Tout le monde va dans le même sens : il est grand temps de réformer notre système de mobilité. Et pour commencer, obtenir que les candidats à la Présidentielle se saisissent du sujet.
1- Le forum Vies mobiles veut réduire l’obligation de mobilité
2- Le Shift project veut sortir l’économie de la dépendance aux matières fossiles
3- Guillaume Gouffier-Cha veut que la France recréé une filière économique robuste et large pour le vélo.
➡️ Sous le titre Plan de transformation de l’économie française le Shift project veut décarbonner l’économie française en réduisant notre dépendance aux énergies fossiles. Pour cela il faut avant tout un vrai Plan d’action, il faut savoir où on veut aller et comment.
Le Plan élaboré par le Shift project doit être concerté à tous les niveaux des entreprises et des filières. On doit viser la sobriété et la justice, et notamment anticiper sur les changements de métiers et de compétences, ce que dira aussi le rapport de G. Gouvier-Cha. Tout cela ne marchera que si l’on sait faire envie.
Aujourd’hui on consomme en 30 ans ce qu’on avait pour 100 ans.
Dans 20 ans il n’y aura plus de réserves.
Ce plan a été présenté le 7 février dans les locaux de Sciences-Po à Paris avec 4 personnalités du monde des entreprises, Patrick Martin, président délégué du MEDEF, Laurent Berger, secrétaire général de la CFDT, Eva Sadoun, présidente du mouvement Impact France et Estelle Brachlianoff, directrice générale adjointe de Veolia.

* * * * * * *

* [CONSIGNE]:
Recopiez intégralement le texte sur la réforme de la mobilité, sans rien y modifier. Les lignes ci-dessous proviennent d'une autre source.

* [LIGNES FOURNIES]:
* * * * * * *

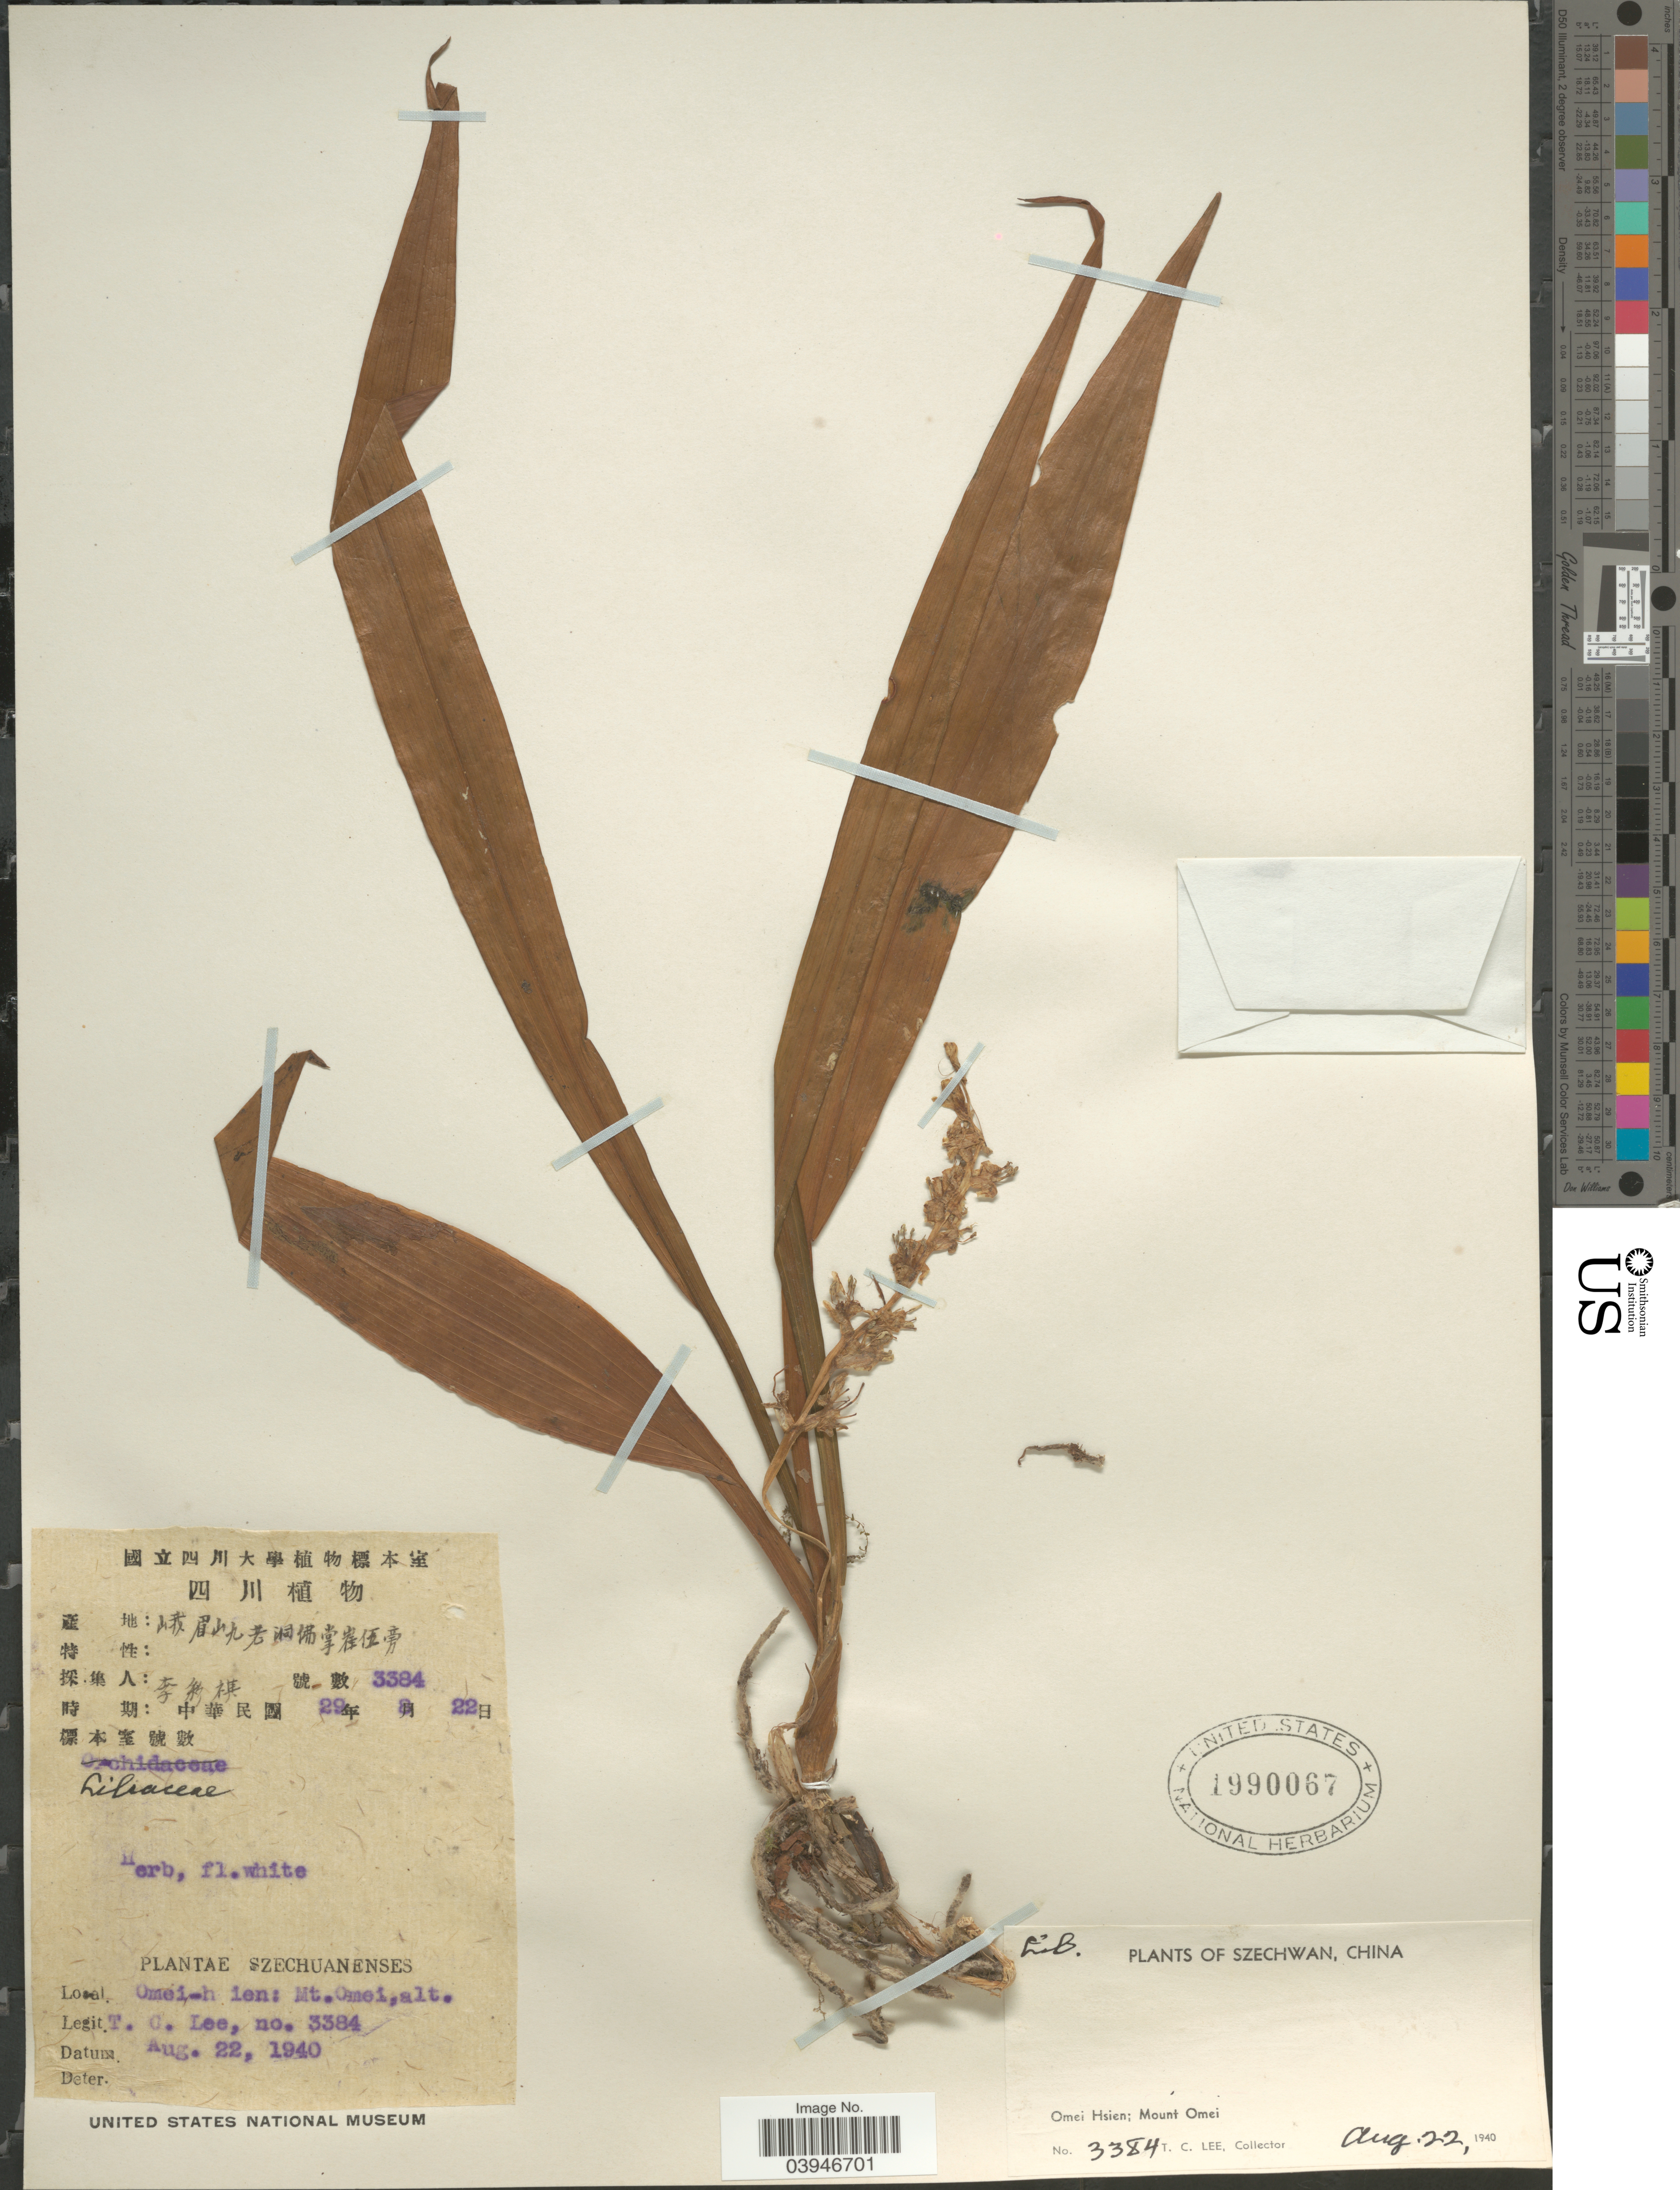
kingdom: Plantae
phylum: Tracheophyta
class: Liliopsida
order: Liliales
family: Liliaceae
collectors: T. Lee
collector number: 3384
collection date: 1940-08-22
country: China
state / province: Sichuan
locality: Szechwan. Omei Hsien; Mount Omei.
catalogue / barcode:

* * * * * * *

* [CORRIGÉ]:
Tout le monde va dans le même sens : il est grand temps de réformer notre système de mobilité. Et pour commencer, obtenir que les candidats à la Présidentielle se saisissent du sujet.
1- Le forum Vies mobiles veut réduire l’obligation de mobilité
2- Le Shift project veut sortir l’économie de la dépendance aux matières fossiles
3- Guillaume Gouffier-Cha veut que la France recréé une filière économique robuste et large pour le vélo.
➡️ Sous le titre Plan de transformation de l’économie française le Shift project veut décarbonner l’économie française en réduisant notre dépendance aux énergies fossiles. Pour cela il faut avant tout un vrai Plan d’action, il faut savoir où on veut aller et comment.
Le Plan élaboré par le Shift project doit être concerté à tous les niveaux des entreprises et des filières. On doit viser la sobriété et la justice, et notamment anticiper sur les changements de métiers et de compétences, ce que dira aussi le rapport de G. Gouvier-Cha. Tout cela ne marchera que si l’on sait faire envie.
Aujourd’hui on consomme en 30 ans ce qu’on avait pour 100 ans.
Dans 20 ans il n’y aura plus de réserves.
Ce plan a été présenté le 7 février dans les locaux de Sciences-Po à Paris avec 4 personnalités du monde des entreprises, Patrick Martin, président délégué du MEDEF, Laurent Berger, secrétaire général de la CFDT, Eva Sadoun, présidente du mouvement Impact France et Estelle Brachlianoff, directrice générale adjointe de Veolia.